The following formula works:
$$
\begin{align}
\sin(a)+sin(b)+sin(c)+sin(d) = 4*\sin\left(\frac{a+b+c+d}{4}\right)*\cos\left(\frac{a-b+c-d}{4}\right) \\
*\cos\left(\frac{a+b-c-d}{4}\right)*\cos\left(\frac{a-b-c+d}{4}\right)- \\
4*\cos\left(\frac{a+b+c+d}{4}\right)*\sin\left(\frac{a-b+c-d}{4}\right) \\
*\sin\left(\frac{a+b-c-d}{4}\right)*\sin\left(\frac{a-b-c+d}{4}\right) \\
\end{align}
$$
I wrote this Python script in Google colab to "prove" it:
import numpy as np
def C(x):
return np.cos(180/np.pi*x)
def S(x):
return np.sin(180/np.pi*x)
a = 37
b = 6
c = 88
d = 7
x = S(a) + S(b) + S(c) + S(d)
y1 = 4*S((a+b+c+d)/4.0)*C((a-b+c-d)/4.0)*C((a+b-c-d)/4.0)*C((a-b-c+d)/4.0)
y2 = 4*C((a+b+c+d)/4.0)*S((a-b+c-d)/4.0)*S((a+b-c-d)/4.0)*S((a-b-c+d)/4.0)
print(x)
print(y1-y2)
When the input is $(a,b,c,d) = (37,6,88,7)$, with angles measured in degrees, the outputs for $x$ and $(y1-y2)$ agree to $11$ decimal places at $-1.02707706592$. I also tried $(a,b,c,d) = (10,27,18,68)$, and the two sides of the equation again agreed to $11$ decimal places.
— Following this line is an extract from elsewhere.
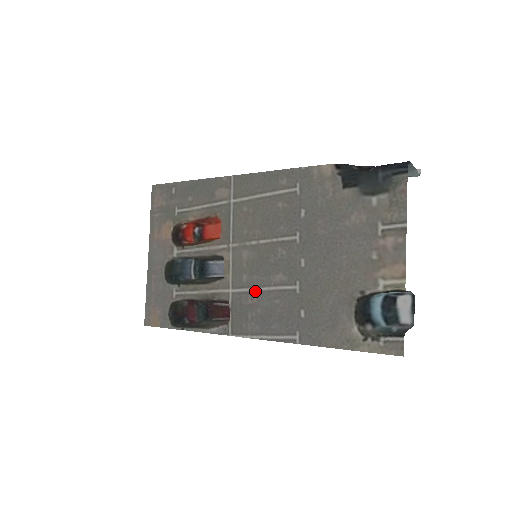
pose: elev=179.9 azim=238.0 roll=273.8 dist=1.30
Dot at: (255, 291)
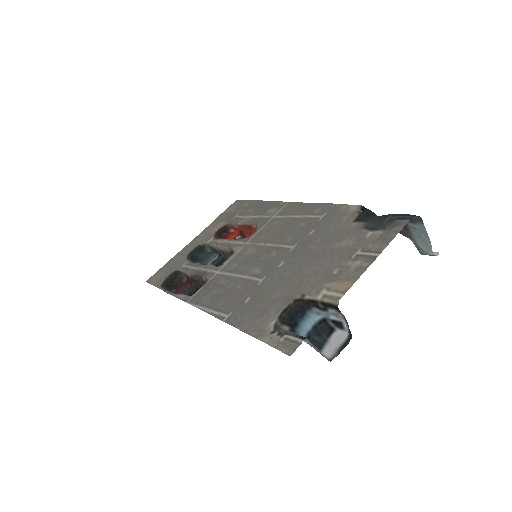
Dot at: (232, 276)
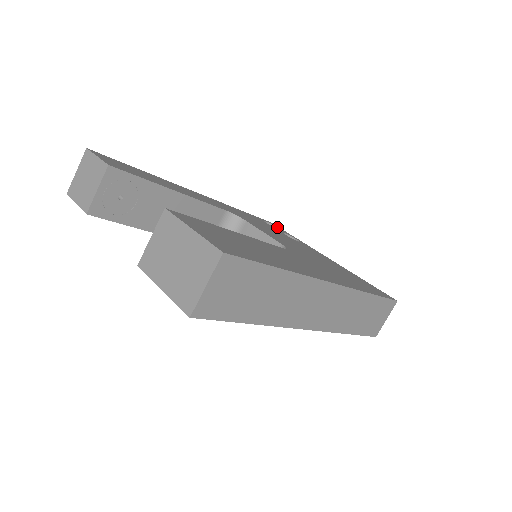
That isn't a mathematical proof, but the probability of my proposed identity holding true by accident for randomly selected angles is essentially nil. I tried making one of the angles obtuse, and it still worked.
Steps in the derivation:
Use angle sum formulas to derive an expression for $\sin\left(\frac{A+B+C+D}{4}\right)$ in terms of $\sin\left(\frac{A}{4}\right)$, $\sin\left(\frac{B}{4}\right)$, $\sin\left(\frac{C}{4}\right)$, $\sin\left(\frac{D}{4}\right)$, $\cos\left(\frac{A}{4}\right)$, $\cos\left(\frac{B}{4}\right)$, $\cos\left(\frac{C}{4}\right)$ and $\cos\left(\frac{D}{4}\right)$.
Use the first expression, and the fact that sine and cosine are odd and even functions, respectively, to derive expressions for $\sin\left(\frac{A-B+C-D}{4}\right)$, $\sin\left(\frac{A+B-C-D}{4}\right)$ and $\sin\left(\frac{A-B-C+D}{4}\right)$.
Add the four expressions together.
Make the following substitutions:
$$
A = a+b+c+d \\
B = a-b+c-d \\
C = a+b-c-d \\
D = a-b-c+d
$$
...and you should get the formula.